● EXERCISE INSTRUCTIONS: Scan the data below for lines holding the word "layout", and copy each line found.

Stored data
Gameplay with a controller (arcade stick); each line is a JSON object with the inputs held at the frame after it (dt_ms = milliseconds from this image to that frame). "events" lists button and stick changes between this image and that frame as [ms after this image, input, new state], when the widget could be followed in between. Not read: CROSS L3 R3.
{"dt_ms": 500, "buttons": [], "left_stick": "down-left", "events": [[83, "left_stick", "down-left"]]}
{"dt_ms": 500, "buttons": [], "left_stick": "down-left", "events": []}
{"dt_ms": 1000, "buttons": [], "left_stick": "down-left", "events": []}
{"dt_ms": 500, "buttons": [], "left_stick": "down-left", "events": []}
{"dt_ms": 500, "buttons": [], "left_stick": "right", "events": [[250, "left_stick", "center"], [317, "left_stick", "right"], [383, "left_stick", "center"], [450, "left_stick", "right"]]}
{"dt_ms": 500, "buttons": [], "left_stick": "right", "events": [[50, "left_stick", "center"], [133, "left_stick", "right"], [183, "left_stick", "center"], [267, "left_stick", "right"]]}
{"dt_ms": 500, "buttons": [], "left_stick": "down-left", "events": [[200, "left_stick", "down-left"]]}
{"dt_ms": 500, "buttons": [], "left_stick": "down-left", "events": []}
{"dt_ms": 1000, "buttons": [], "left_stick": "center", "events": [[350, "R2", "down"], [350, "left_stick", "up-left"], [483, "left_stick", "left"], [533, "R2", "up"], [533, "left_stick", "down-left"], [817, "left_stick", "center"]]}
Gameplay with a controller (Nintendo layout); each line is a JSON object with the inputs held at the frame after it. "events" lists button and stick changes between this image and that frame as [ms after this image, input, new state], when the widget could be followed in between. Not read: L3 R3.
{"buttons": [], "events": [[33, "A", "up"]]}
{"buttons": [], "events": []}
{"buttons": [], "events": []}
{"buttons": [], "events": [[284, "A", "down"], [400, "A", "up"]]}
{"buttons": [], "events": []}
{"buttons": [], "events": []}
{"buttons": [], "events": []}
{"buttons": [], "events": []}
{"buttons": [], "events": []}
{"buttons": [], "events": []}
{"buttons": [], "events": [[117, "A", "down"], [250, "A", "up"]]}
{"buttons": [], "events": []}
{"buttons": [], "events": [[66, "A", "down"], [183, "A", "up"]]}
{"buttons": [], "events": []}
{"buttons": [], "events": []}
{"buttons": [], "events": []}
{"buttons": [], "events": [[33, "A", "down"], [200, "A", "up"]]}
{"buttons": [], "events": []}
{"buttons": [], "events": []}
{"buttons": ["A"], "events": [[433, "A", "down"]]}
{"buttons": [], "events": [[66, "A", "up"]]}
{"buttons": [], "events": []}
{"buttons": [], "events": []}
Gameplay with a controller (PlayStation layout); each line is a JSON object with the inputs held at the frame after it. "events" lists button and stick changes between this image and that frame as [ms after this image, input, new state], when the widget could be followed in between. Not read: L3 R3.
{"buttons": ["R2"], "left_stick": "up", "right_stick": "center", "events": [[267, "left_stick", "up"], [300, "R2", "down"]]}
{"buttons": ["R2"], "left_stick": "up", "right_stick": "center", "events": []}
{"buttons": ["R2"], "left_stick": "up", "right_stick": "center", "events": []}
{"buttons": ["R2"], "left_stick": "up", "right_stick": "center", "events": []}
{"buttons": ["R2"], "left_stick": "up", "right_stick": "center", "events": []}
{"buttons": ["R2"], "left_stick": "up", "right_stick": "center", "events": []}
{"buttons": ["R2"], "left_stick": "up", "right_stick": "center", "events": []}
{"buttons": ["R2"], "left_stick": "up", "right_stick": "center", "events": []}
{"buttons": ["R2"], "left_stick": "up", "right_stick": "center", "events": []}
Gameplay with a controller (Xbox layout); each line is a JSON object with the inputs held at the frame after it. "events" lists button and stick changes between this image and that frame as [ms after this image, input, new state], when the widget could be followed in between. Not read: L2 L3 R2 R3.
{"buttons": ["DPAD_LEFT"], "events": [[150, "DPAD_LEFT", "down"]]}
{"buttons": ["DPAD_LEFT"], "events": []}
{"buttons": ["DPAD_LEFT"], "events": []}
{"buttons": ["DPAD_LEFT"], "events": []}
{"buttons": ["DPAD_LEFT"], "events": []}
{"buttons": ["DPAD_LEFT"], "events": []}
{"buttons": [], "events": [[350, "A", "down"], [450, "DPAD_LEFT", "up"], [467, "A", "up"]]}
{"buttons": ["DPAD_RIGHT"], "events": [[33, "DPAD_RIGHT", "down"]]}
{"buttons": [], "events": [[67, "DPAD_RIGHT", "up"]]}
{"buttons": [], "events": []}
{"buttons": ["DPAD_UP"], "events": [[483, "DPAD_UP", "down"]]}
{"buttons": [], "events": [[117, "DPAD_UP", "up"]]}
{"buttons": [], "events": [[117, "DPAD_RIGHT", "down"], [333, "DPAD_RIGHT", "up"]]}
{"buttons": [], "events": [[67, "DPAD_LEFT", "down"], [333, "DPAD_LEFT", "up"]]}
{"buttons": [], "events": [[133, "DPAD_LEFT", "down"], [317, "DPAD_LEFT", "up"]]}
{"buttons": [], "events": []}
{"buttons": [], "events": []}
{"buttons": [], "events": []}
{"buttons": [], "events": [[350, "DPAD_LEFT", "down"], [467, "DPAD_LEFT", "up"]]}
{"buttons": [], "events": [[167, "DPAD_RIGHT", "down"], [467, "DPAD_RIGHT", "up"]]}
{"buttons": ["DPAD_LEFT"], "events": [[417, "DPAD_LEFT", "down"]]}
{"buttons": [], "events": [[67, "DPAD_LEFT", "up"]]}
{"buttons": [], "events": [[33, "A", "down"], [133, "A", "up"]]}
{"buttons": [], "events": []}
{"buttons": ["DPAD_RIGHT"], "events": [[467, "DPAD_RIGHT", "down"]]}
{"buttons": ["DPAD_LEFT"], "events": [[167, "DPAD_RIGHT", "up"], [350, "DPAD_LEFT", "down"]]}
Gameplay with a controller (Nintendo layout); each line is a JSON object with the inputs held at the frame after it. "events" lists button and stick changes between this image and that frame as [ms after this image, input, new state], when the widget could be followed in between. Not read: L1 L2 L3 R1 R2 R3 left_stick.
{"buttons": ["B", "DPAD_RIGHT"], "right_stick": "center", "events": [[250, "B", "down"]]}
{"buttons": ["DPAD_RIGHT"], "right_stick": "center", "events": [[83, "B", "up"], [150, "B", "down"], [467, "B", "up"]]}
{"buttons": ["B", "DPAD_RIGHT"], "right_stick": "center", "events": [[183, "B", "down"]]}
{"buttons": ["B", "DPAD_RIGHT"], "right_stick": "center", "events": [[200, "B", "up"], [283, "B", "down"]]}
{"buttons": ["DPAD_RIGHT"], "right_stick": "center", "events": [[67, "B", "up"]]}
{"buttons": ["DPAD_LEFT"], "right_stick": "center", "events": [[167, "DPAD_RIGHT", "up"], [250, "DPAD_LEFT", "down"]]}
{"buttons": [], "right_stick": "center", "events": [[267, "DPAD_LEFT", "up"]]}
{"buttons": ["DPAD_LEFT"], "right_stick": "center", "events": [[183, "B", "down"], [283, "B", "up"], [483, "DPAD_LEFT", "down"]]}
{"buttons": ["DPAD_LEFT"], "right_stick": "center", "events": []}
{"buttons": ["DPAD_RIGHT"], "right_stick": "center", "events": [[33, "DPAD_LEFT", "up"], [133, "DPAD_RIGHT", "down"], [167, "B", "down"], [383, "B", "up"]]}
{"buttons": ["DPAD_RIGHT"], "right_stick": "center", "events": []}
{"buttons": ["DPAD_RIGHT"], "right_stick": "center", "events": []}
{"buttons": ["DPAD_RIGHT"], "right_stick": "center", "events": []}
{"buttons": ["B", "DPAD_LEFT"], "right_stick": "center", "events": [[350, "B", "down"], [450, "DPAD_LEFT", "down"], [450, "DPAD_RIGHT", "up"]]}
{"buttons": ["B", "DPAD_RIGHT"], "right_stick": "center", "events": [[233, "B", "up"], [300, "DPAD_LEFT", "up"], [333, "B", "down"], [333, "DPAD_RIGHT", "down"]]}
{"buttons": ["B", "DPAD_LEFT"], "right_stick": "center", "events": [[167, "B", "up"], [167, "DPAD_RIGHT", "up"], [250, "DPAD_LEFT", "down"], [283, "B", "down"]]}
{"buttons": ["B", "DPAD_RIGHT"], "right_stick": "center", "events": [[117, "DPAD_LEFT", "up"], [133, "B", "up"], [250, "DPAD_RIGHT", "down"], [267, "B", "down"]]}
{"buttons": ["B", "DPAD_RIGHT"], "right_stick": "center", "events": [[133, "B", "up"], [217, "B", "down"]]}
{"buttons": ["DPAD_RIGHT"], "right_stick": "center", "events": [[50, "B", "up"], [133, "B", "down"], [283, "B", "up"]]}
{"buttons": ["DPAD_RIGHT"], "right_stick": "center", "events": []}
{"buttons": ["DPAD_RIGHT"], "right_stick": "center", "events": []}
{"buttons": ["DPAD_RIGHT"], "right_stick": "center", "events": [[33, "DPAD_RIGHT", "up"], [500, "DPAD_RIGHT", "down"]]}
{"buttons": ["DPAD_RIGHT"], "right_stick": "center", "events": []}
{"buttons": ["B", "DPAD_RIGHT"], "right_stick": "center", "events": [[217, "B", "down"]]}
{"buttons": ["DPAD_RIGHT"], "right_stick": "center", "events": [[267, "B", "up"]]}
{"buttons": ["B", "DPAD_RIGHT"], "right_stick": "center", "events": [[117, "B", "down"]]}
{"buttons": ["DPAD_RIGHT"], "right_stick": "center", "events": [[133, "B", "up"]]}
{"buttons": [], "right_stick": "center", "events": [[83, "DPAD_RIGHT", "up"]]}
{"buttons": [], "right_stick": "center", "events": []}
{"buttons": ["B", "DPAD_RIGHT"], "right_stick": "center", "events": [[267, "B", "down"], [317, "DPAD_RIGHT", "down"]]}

● RESPONSE BELOW:
Gameplay with a controller (Nintendo layout); each line is a JSON object with the inputs held at the frame after it. "events" lists button and stick changes between this image and that frame as [ms after this image, input, new state], when the widget could be followed in between. Not read: L3 R3.
Gameplay with a controller (PlayStation layout); each line is a JSON object with the inputs held at the frame after it. "events" lists button and stick changes between this image and that frame as [ms after this image, input, new state], when the widget could be followed in between. Not read: L3 R3.
Gameplay with a controller (Xbox layout); each line is a JSON object with the inputs held at the frame after it. "events" lists button and stick changes between this image and that frame as [ms after this image, input, new state], when the widget could be followed in between. Not read: L2 L3 R2 R3.
Gameplay with a controller (Nintendo layout); each line is a JSON object with the inputs held at the frame after it. "events" lists button and stick changes between this image and that frame as [ms after this image, input, new state], when the widget could be followed in between. Not read: L1 L2 L3 R1 R2 R3 left_stick.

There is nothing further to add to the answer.